• WORK INSTRUCTION: Please return the lines of the data below word for word, starting at the line that contains "HERBA-GmbH, Röntgenstr.6, D-63110 Rod" and ending at the line that contains "Dekorbeispiele", with both of those lines included.

[Collected data]

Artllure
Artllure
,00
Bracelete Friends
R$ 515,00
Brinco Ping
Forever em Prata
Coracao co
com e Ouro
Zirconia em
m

--

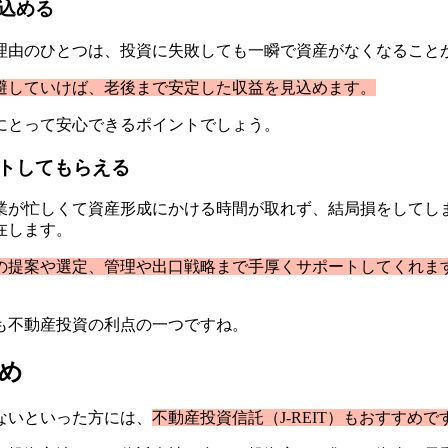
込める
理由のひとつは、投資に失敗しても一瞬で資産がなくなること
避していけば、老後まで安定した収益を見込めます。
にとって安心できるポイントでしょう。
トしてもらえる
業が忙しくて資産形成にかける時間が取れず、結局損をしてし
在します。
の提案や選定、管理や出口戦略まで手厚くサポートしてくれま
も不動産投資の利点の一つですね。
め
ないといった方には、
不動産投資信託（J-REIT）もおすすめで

==

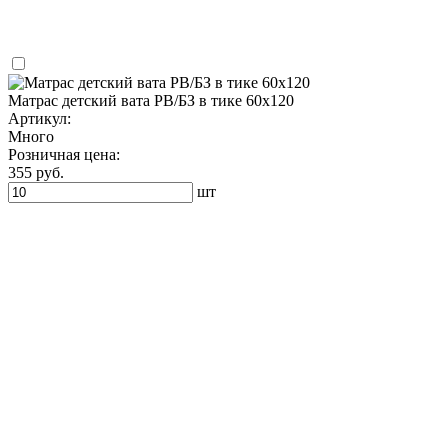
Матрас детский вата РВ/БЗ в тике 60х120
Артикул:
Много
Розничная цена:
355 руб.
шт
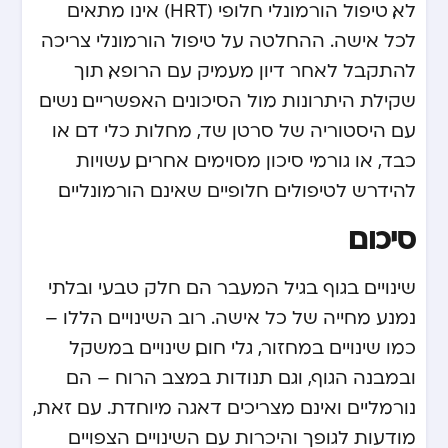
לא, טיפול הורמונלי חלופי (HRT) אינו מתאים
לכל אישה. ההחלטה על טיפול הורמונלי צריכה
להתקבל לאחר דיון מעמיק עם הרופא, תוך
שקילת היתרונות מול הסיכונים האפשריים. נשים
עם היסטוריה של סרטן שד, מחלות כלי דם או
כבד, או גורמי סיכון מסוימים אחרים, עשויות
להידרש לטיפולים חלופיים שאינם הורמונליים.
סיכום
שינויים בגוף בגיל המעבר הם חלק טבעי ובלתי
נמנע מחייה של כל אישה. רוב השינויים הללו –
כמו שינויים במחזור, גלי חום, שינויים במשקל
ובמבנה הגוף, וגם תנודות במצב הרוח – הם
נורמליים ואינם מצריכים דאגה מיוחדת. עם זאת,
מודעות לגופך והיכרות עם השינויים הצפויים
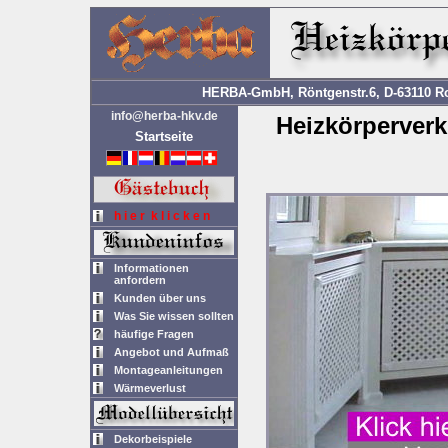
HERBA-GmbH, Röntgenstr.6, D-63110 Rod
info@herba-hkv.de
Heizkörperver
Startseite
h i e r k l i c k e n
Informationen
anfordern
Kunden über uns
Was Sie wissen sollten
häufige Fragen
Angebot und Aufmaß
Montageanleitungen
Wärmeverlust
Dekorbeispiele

• ANSWER SECTION:
HERBA-GmbH, Röntgenstr.6, D-63110 Rod
info@herba-hkv.de
Heizkörperver
Startseite
h i e r k l i c k e n
Informationen
anfordern
Kunden über uns
Was Sie wissen sollten
häufige Fragen
Angebot und Aufmaß
Montageanleitungen
Wärmeverlust
Dekorbeispiele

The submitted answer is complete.